Add Duo pushinfo capabilities (#2118)

2016-12-19 15:37:44 -05:00 · 2016-12-19 15:37:44 -05:00 · 98a6e0fea3
parent db5e0bb3c3
commit 98a6e0fea3
3 changed files with 20 additions and 0 deletions
--- a/helper/mfa/duo/duo.go
+++ b/helper/mfa/duo/duo.go
@ -111,6 +111,11 @@ func duoHandler(duoConfig *DuoConfig, duoAuthClient AuthClient, request *duoAuth
 	if request.method == "" {
 		request.method = "auto"
 	}
+	if request.method == "auto" || request.method == "push" {
+		if duoConfig.PushInfo != "" {
+			options = append(options, authapi.AuthPushinfo(duoConfig.PushInfo))
+		}
+	}
 	if request.passcode != "" {
 		request.method = "passcode"
 		options = append(options, authapi.AuthPasscode(request.passcode))
--- a/helper/mfa/duo/path_duo_config.go
+++ b/helper/mfa/duo/path_duo_config.go
@ -20,6 +20,10 @@ func pathDuoConfig() *framework.Path {
 				Type:        framework.TypeString,
 				Description: "Format string given auth backend username as argument to create Duo username (default '%s')",
 			},
+			"push_info": &framework.FieldSchema{
+				Type:        framework.TypeString,
+				Description: "A string of URL-encoded key/value pairs that provides additional context about the authentication attemmpt in the Duo Mobile app",
+			},
 		},

 		Callbacks: map[logical.Operation]framework.OperationFunc{
@ -50,11 +54,16 @@ func GetDuoConfig(req *logical.Request) (*DuoConfig, error) {
 func pathDuoConfigWrite(
 	req *logical.Request, d *framework.FieldData) (*logical.Response, error) {
 	username_format := d.Get("username_format").(string)
+	if username_format == "" {
+		username_format = "%s"
+	}
 	if !strings.Contains(username_format, "%s") {
 		return nil, errors.New("username_format must include username ('%s')")
 	}
 	entry, err := logical.StorageEntryJSON("duo/config", DuoConfig{
 		UsernameFormat: username_format,
+		UserAgent:      d.Get("user_agent").(string),
+		PushInfo:       d.Get("push_info").(string),
 	})
 	if err != nil {
 		return nil, err
@ -81,6 +90,8 @@ func pathDuoConfigRead(
 	return &logical.Response{
 		Data: map[string]interface{}{
 			"username_format": config.UsernameFormat,
+			"user_agent":      config.UserAgent,
+			"push_info":       config.PushInfo,
 		},
 	}, nil
 }
@ -88,6 +99,7 @@ func pathDuoConfigRead(
 type DuoConfig struct {
 	UsernameFormat string `json:"username_format"`
 	UserAgent      string `json:"user_agent"`
+	PushInfo       string `json:"push_info"`
 }

 const pathDuoConfigHelpSyn = `
--- a/website/source/docs/auth/mfa.html.md
+++ b/website/source/docs/auth/mfa.html.md
@ -89,4 +89,7 @@ that is passed the original username as its first argument and outputs
 the new username.

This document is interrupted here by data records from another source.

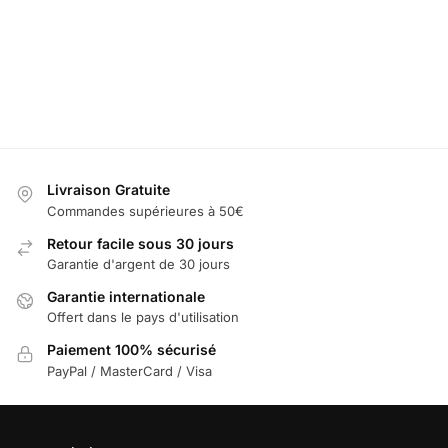
au
Sélectionner
Sélectionner
Ajouter au
panier
les options
les options
panier
Livraison Gratuite
Commandes supérieures à 50€
Retour facile sous 30 jours
Garantie d'argent de 30 jours
Garantie internationale
Offert dans le pays d'utilisation
Paiement 100% sécurisé
PayPal / MasterCard / Visa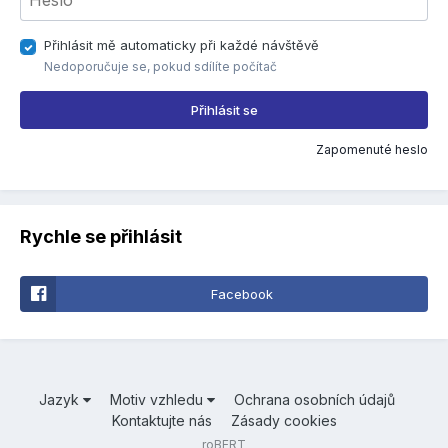
Přihlásit mě automaticky při každé návštěvě
Nedoporučuje se, pokud sdílíte počítač
Přihlásit se
Zapomenuté heslo
Rychle se přihlásit
Facebook
Jazyk
Motiv vzhledu
Ochrana osobních údajů
Kontaktujte nás
Zásady cookies
roBERT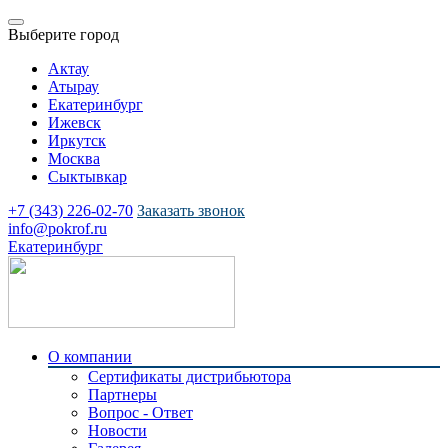
Выберите город
Актау
Атырау
Екатеринбург
Ижевск
Иркутск
Москва
Сыктывкар
+7 (343) 226-02-70
Заказать звонок
info@pokrof.ru
Екатеринбург
О компании
Сертификаты дистрибьютора
Партнеры
Вопрос - Ответ
Новости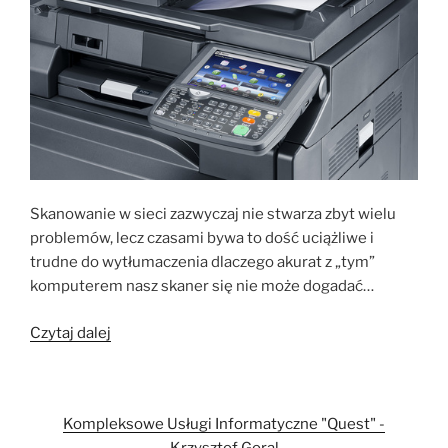
Skanowanie w sieci zazwyczaj nie stwarza zbyt wielu
problemów, lecz czasami bywa to dość uciążliwe i
trudne do wytłumaczenia dlaczego akurat z „tym”
komputerem nasz skaner się nie może dogadać…
„Skanowanie
Czytaj dalej
w
sieci”
Kompleksowe Usługi Informatyczne "Quest" -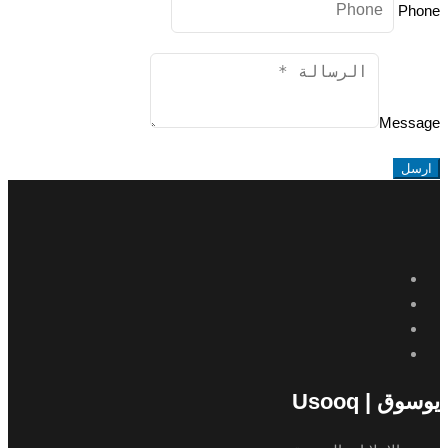
Phone
Message
ارسل
يوسوق | Usooq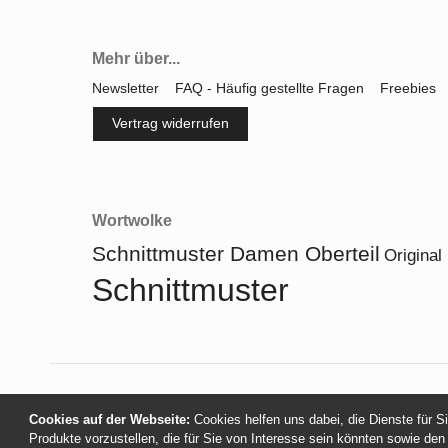
Mehr über...
Newsletter
FAQ - Häufig gestellte Fragen
Freebies
Vertrag widerrufen
Wortwolke
Schnittmuster Damen Oberteil
Original
Schnittmuster
Cookies auf der Webseite:
Cookies helfen uns dabei, die Dienste für S
Produkte vorzustellen, die für Sie von Interesse sein könnten sowie den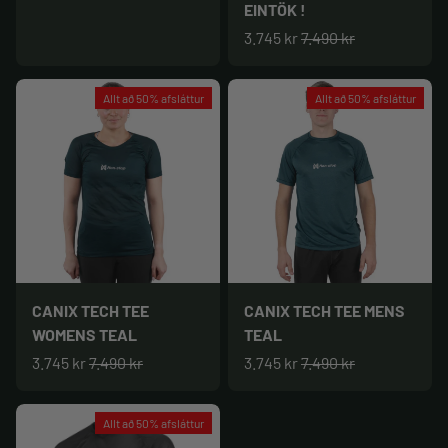
EINTÖK !
3.745 kr
7.490 kr
Allt að 50% afsláttur
Allt að 50% afsláttur
CANIX TECH TEE
CANIX TECH TEE MENS
WOMENS TEAL
TEAL
3.745 kr
7.490 kr
3.745 kr
7.490 kr
Allt að 50% afsláttur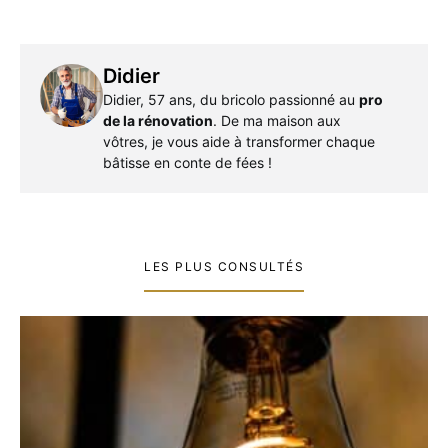
Didier
Didier, 57 ans, du bricolo passionné au
pro
de la rénovation
. De ma maison aux
vôtres, je vous aide à transformer chaque
bâtisse en conte de fées !
LES PLUS CONSULTÉS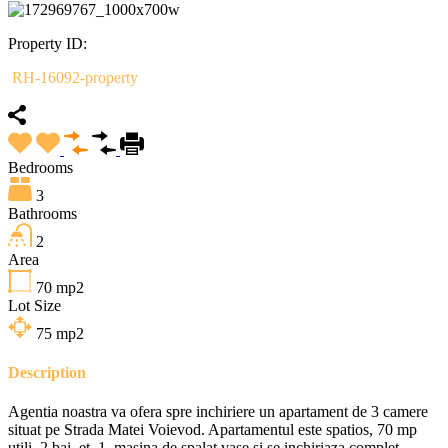
Property ID:
RH-16092-property
Bedrooms
3
Bathrooms
2
Area
70
mp2
Lot Size
75
mp2
Description
Agentia noastra va ofera spre inchiriere un apartament de 3 camere
situat pe Strada Matei Voievod. Apartamentul este spatios, 70 mp
utili, 2 bai, et. 1, masina de spalat vase si se inchiriaza complet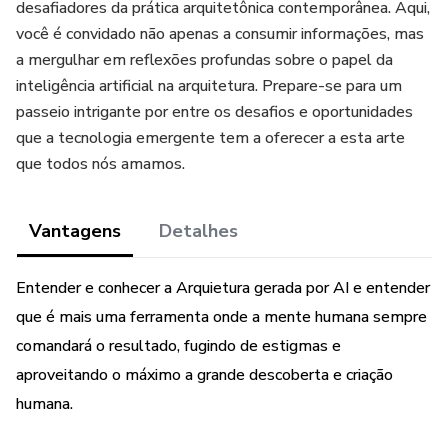
desafiadores da prática arquitetônica contemporânea. Aqui,
você é convidado não apenas a consumir informações, mas
a mergulhar em reflexões profundas sobre o papel da
inteligência artificial na arquitetura. Prepare-se para um
passeio intrigante por entre os desafios e oportunidades
que a tecnologia emergente tem a oferecer a esta arte
que todos nós amamos.
Vantagens
Detalhes
Entender e conhecer a Arquietura gerada por AI e entender
que é mais uma ferramenta onde a mente humana sempre
comandará o resultado, fugindo de estigmas e
aproveitando o máximo a grande descoberta e criação
humana.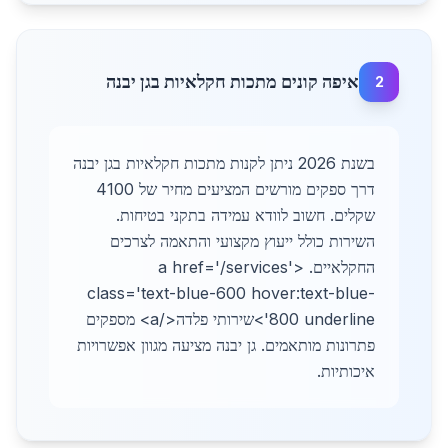
איפה קונים מתכות חקלאיות בגן יבנה
2
בשנת 2026 ניתן לקנות מתכות חקלאיות בגן יבנה
דרך ספקים מורשים המציעים מחיר של 4100
שקלים. חשוב לוודא עמידה בתקני בטיחות.
השירות כולל ייעוץ מקצועי והתאמה לצרכים
החקלאיים. <a href='/services'
class='text-blue-600 hover:text-blue-
800 underline'>שירותי פלדה</a> מספקים
פתרונות מותאמים. גן יבנה מציעה מגוון אפשרויות
איכותיות.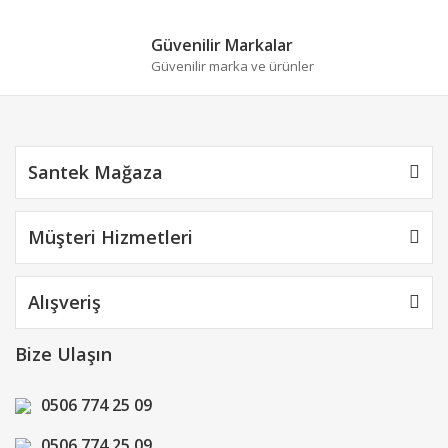
Gönder
Güvenilir Markalar
Güvenilir marka ve ürünler
Santek Mağaza
Müşteri Hizmetleri
Alışveriş
Bize Ulaşın
0506 774 25 09
0506 774 25 09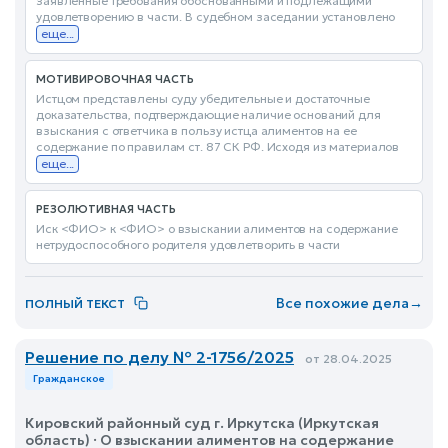
заявленные требования обоснованными и подлежащими
удовлетворению в части. В судебном заседании установлено
еще...
МОТИВИРОВОЧНАЯ ЧАСТЬ
Истцом представлены суду убедительные и достаточные
доказательства, подтверждающие наличие оснований для
взыскания с ответчика в пользу истца алиментов на ее
содержание по правилам ст. 87 СК РФ. Исходя из материалов
еще...
РЕЗОЛЮТИВНАЯ ЧАСТЬ
Иск <ФИО> к <ФИО> о взыскании алиментов на содержание
нетрудоспособного родителя удовлетворить в части
Все похожие дела
→
ПОЛНЫЙ ТЕКСТ
Решение по делу № 2-1756/2025
от 28.04.2025
Гражданское
Кировский районный суд г. Иркутска (Иркутская
область) · О взыскании алиментов на содержание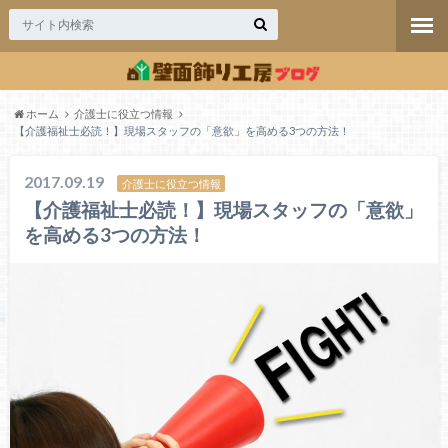
ホーム
介護士に役立つ情報
【介護福祉士必読！】現場スタッフの「意欲」を高める3つの方法！
2017.09.19
介護士に役立つ情報
【介護福祉士必読！】現場スタッフの「意欲」
を高める3つの方法！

For example "%s@example.com" would append "@example.com"
 to the provided username before connecting to Duo.

+`push_info` is a string of URL-encoded key/value pairs that provides additional
+context about the authentication attemmpt in the Duo Mobile application.
+
 More information can be found through the CLI `path-help` command.